→ **Task directions**
An exact repetition of the data is required; no picture should appear in it.

→ **Data extract**
━━━━━━

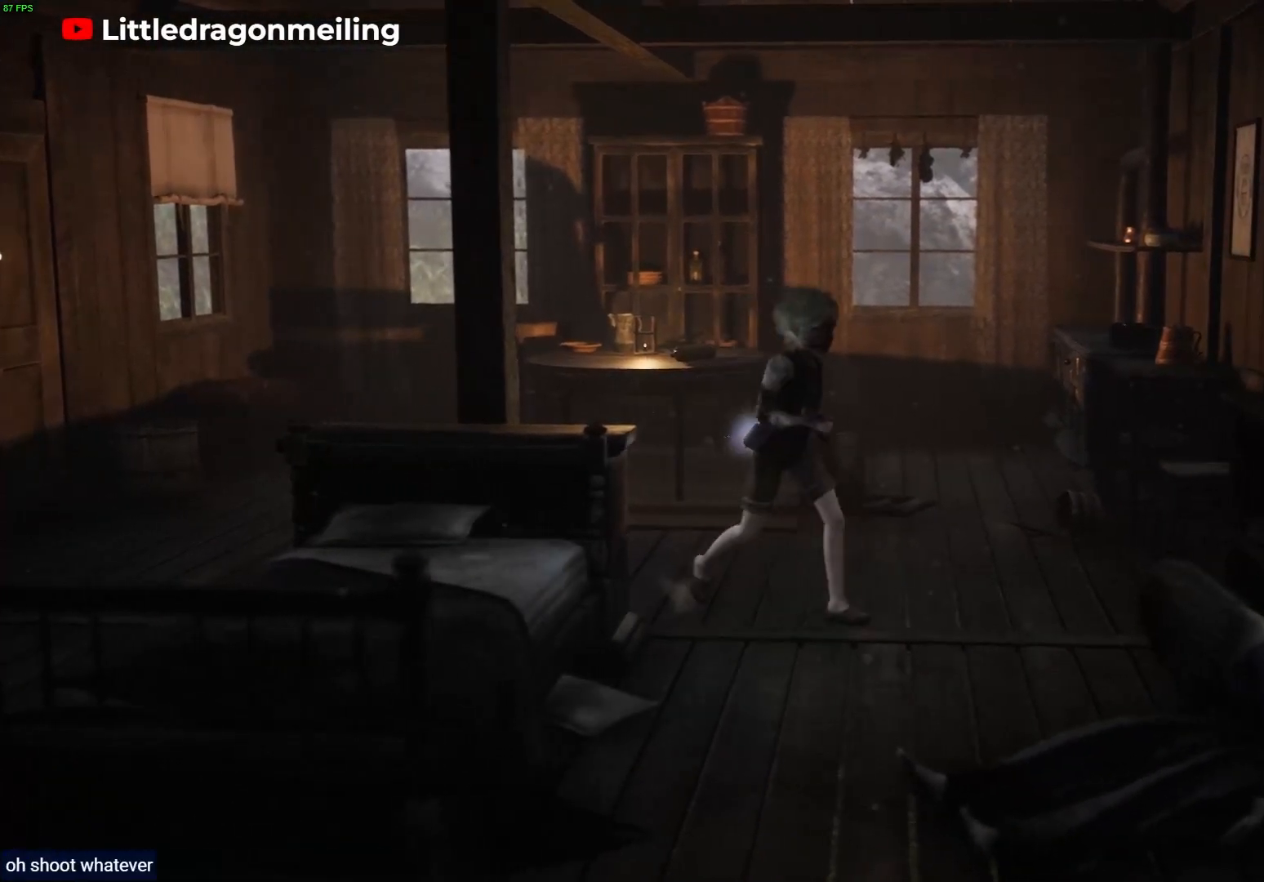
{"buttons": [], "left_stick": "right", "right_stick": "center", "events": [[283, "left_stick", "right"]]}
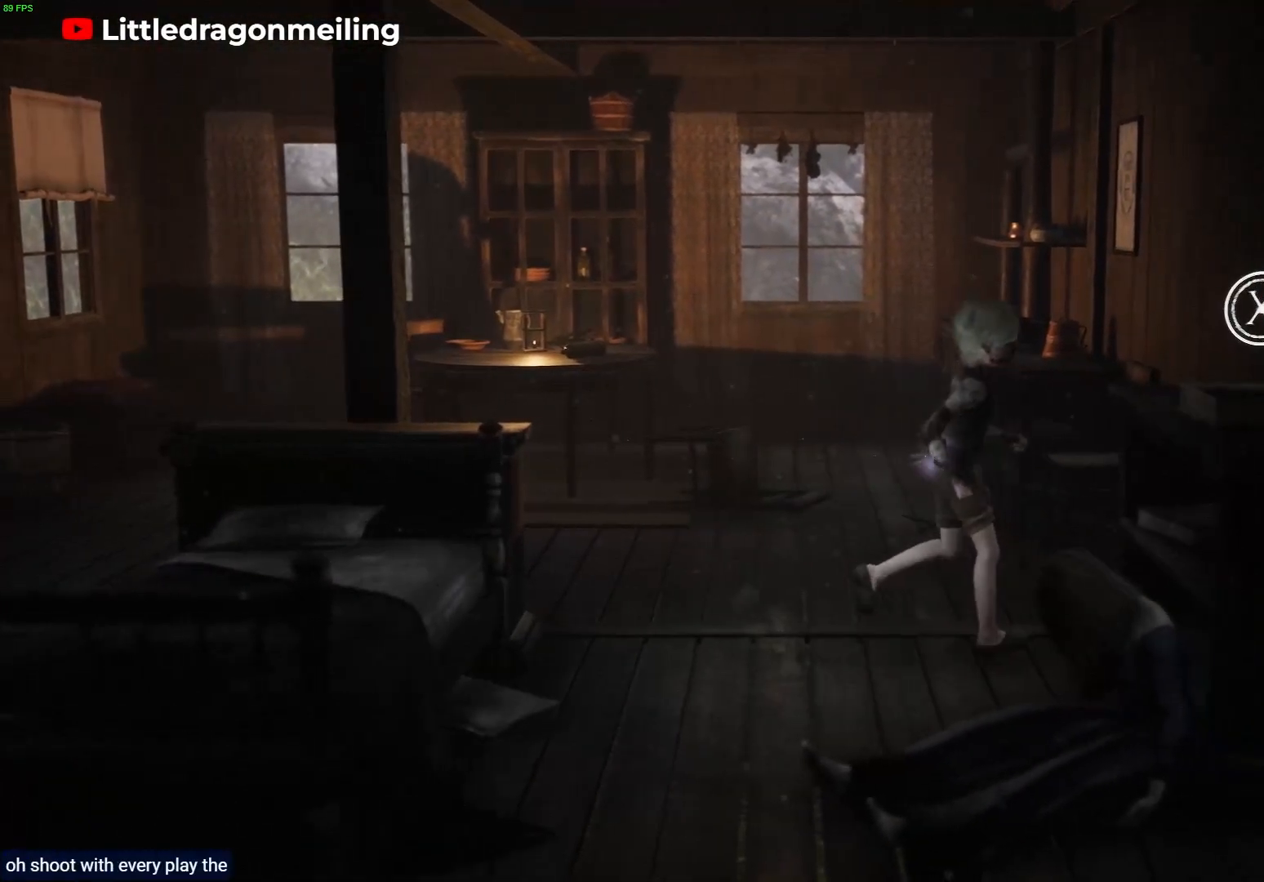
{"buttons": [], "left_stick": "center", "right_stick": "center", "events": [[100, "left_stick", "center"]]}
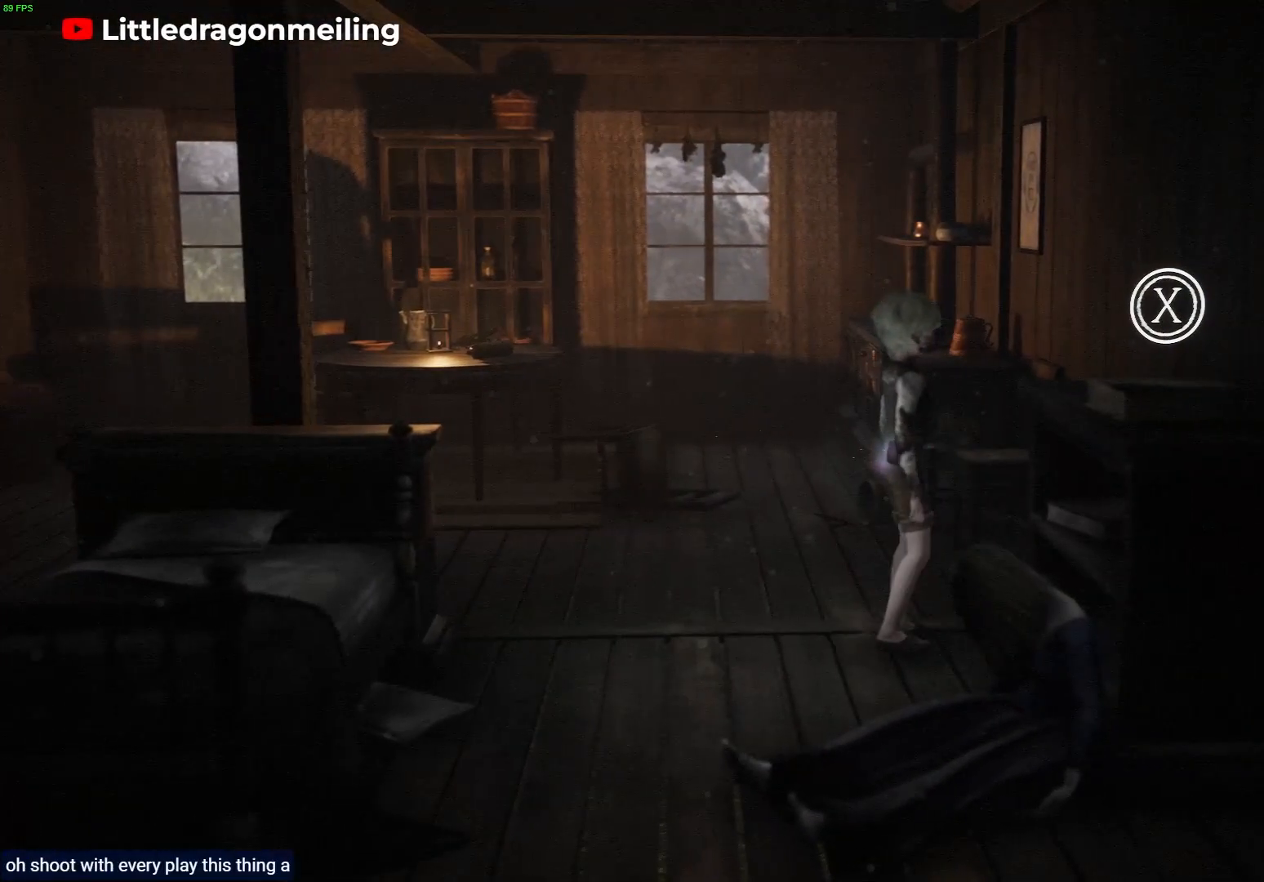
{"buttons": [], "left_stick": "center", "right_stick": "center", "events": [[233, "SQUARE", "down"], [383, "SQUARE", "up"]]}
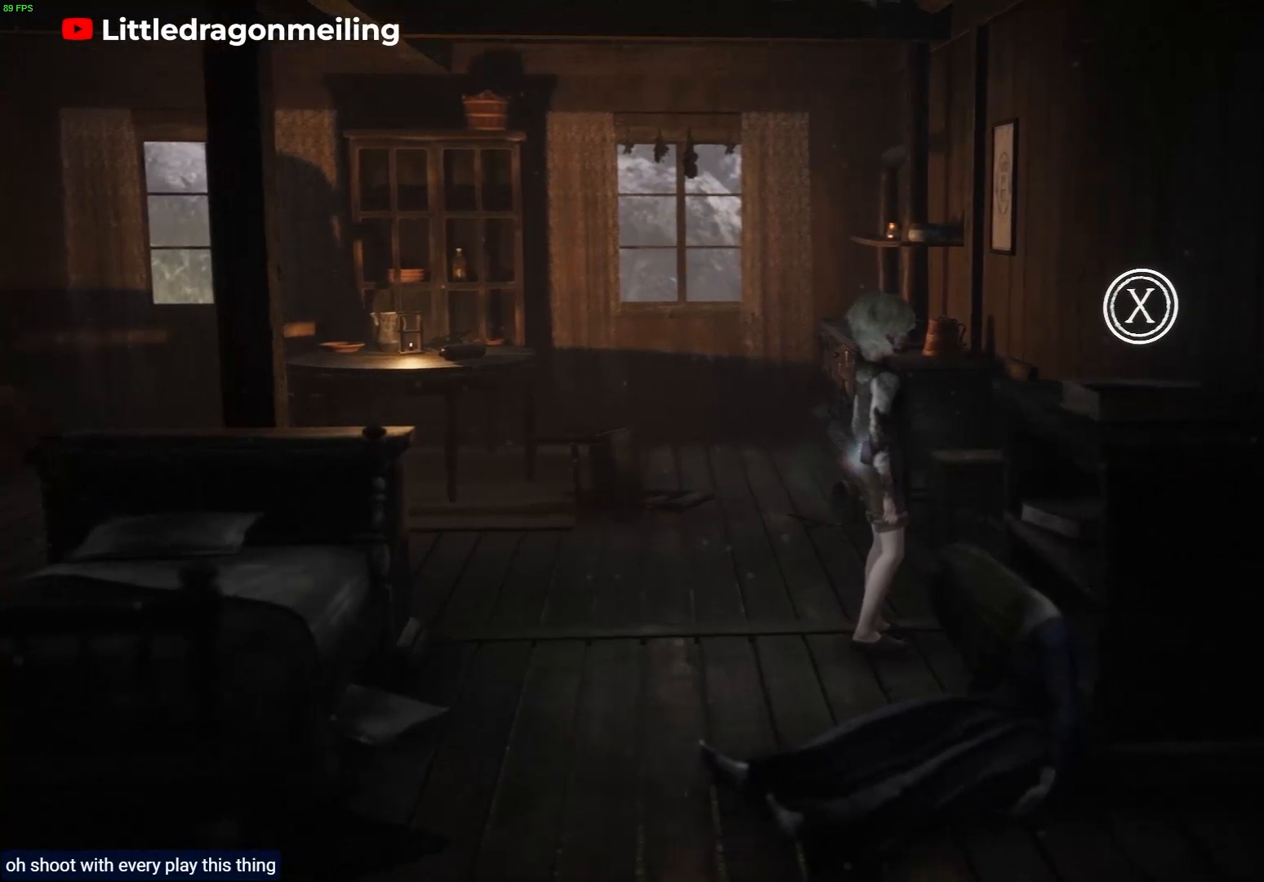
{"buttons": [], "left_stick": "center", "right_stick": "center", "events": [[317, "CROSS", "down"], [433, "CROSS", "up"]]}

━━━━━━

→ **Problem solution**
{"buttons": [], "left_stick": "right", "right_stick": "center", "events": [[283, "left_stick", "right"]]}
{"buttons": [], "left_stick": "center", "right_stick": "center", "events": [[100, "left_stick", "center"]]}
{"buttons": [], "left_stick": "center", "right_stick": "center", "events": [[233, "SQUARE", "down"], [383, "SQUARE", "up"]]}
{"buttons": [], "left_stick": "center", "right_stick": "center", "events": [[317, "CROSS", "down"], [433, "CROSS", "up"]]}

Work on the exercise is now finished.